Rosen, who often speaks on Internet evangelism, uses chatrooms to meet people online, offer prayer, or share his beliefs. In chatrooms he has often seen automated IM bots used to lure surfers onto porn sites. A message will pop up pretending to know the user and provide a website address. This kind of "imposing presence" cannot be used for evangelism, he says.
"There is a difference between being objective and being manipulative," he says. "Objective is having a website that is well-announced where people can go for information. Being manipulative is where you have an instant message sent as though it is from a real person."
Advertising bots like those used by FAO Schwarz and eBay do not yet impose on IM users. They cannot pop up and initiate conversation. Instead, surfers have to add the buddies to their buddy list and send the first message.

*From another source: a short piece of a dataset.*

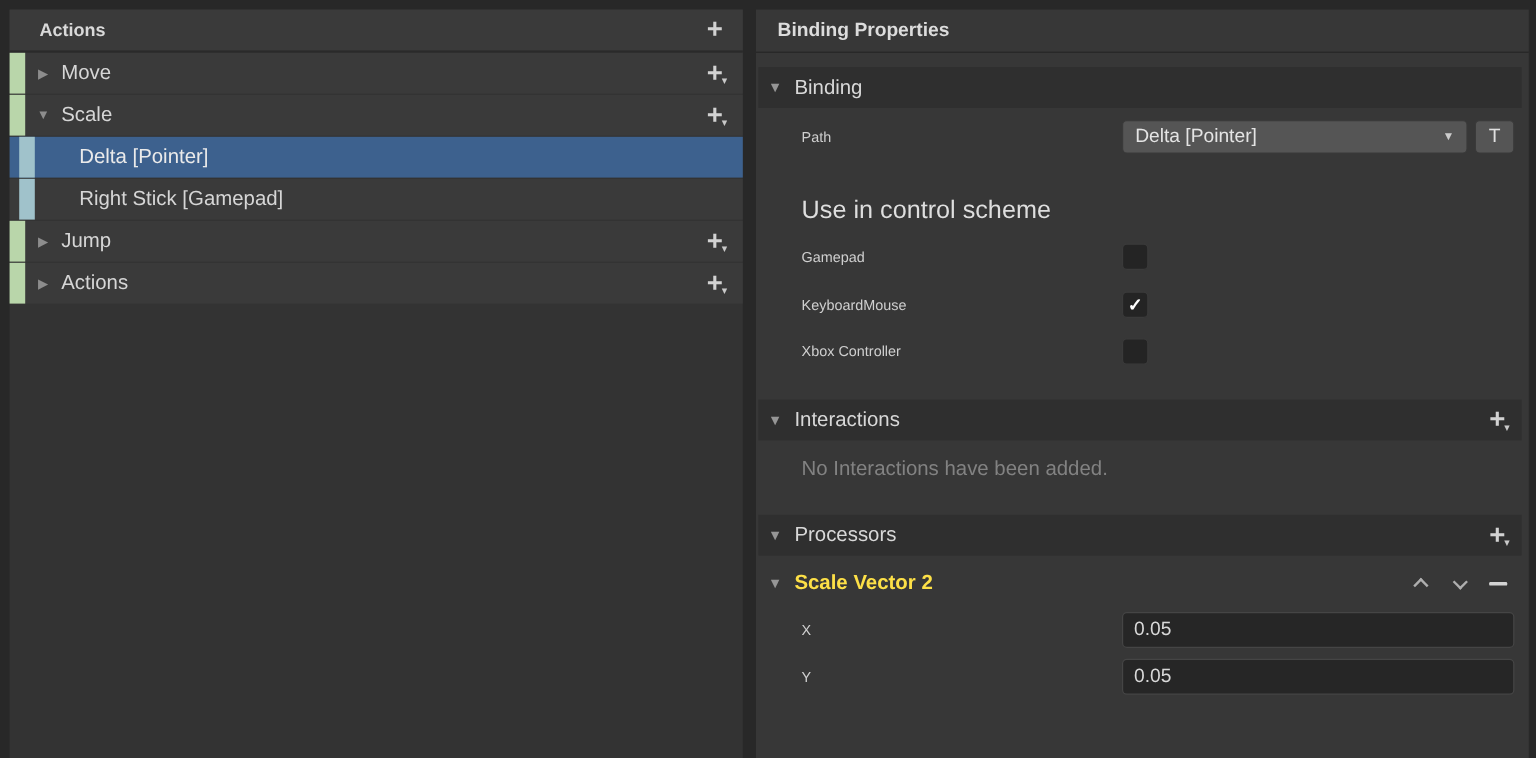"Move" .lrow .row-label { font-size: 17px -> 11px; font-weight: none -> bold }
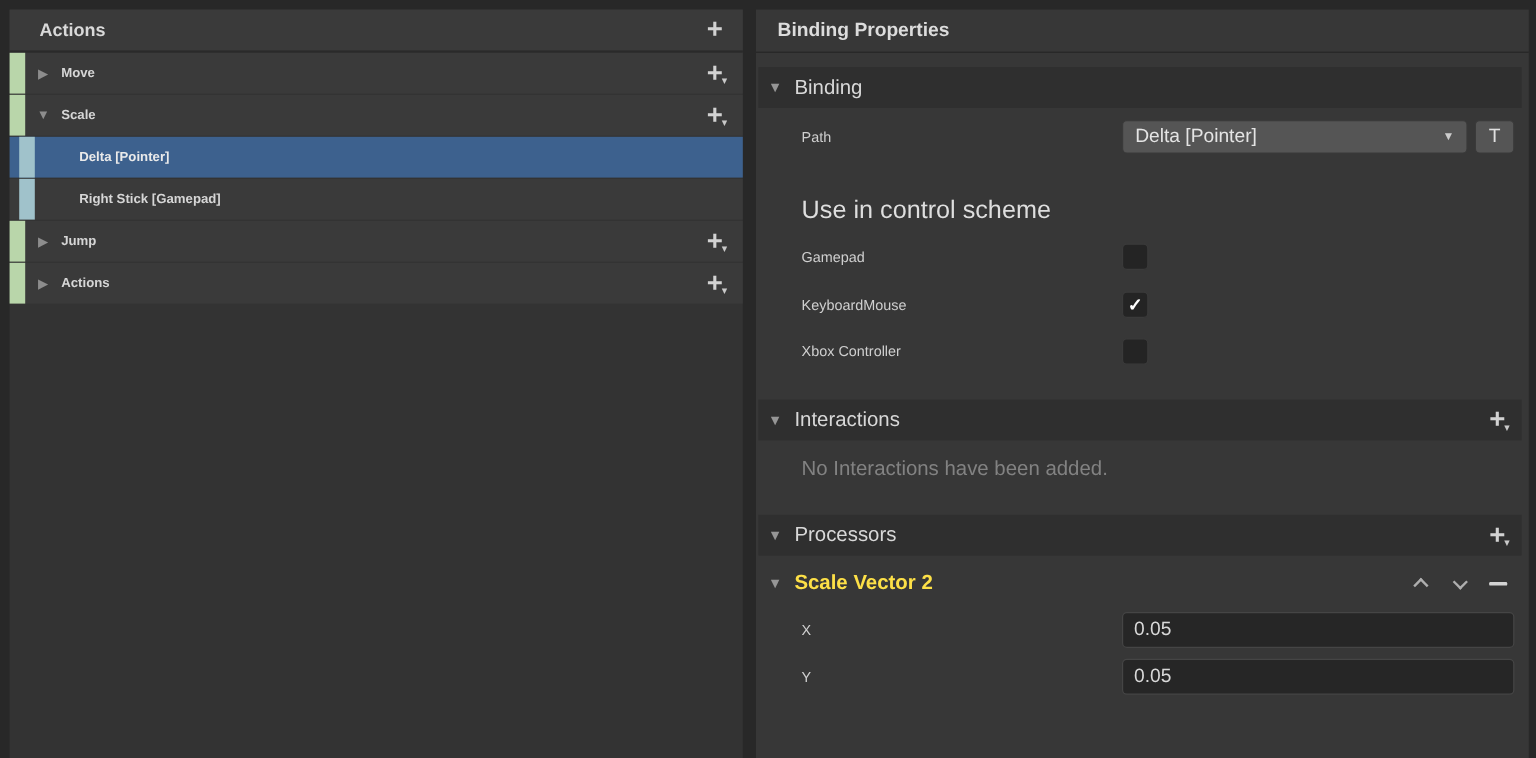"Use in control scheme" .scheme-heading { font-size: 21px -> 12px; font-weight: normal -> bold }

David Campbell, founder of Fish the Net and Ark Webs Ministries, lists the IM buddy names for himself and ministry volunteers at the end of online tracts. He said that an automated buddy could be used as one of those to provide information, as long as users know it is not a person.
"Every tool we can get is appropriate," Campbell says. "This could provide a more direct answer to what is on your mind than any online presentation. I like live interaction, but if at the end of bot's program it says, 'You can call this number or go to this chatroom,' then it could work."
For purely informational purposes, some evangelistic sites already use automated software. Many chatrooms use bots that act as moderators. In eMinistry: Connecting with the Net Generation, Andrew Careaga tells about one chatroom that uses JesusFrk, a computer programmed "Bible bot" to deliver Scripture on command.
"For members of the Net Generation, the Bible bot is as integral a part of the faith experience as hymnals and pews were to an earlier generation of believers," Careaga writes. "With the advent of the Internet and all of its trappings, the church is being pressed to rethink, and perhaps expand, its definition of itself."
Todd Hertz is assistant online editor for Christianity Today.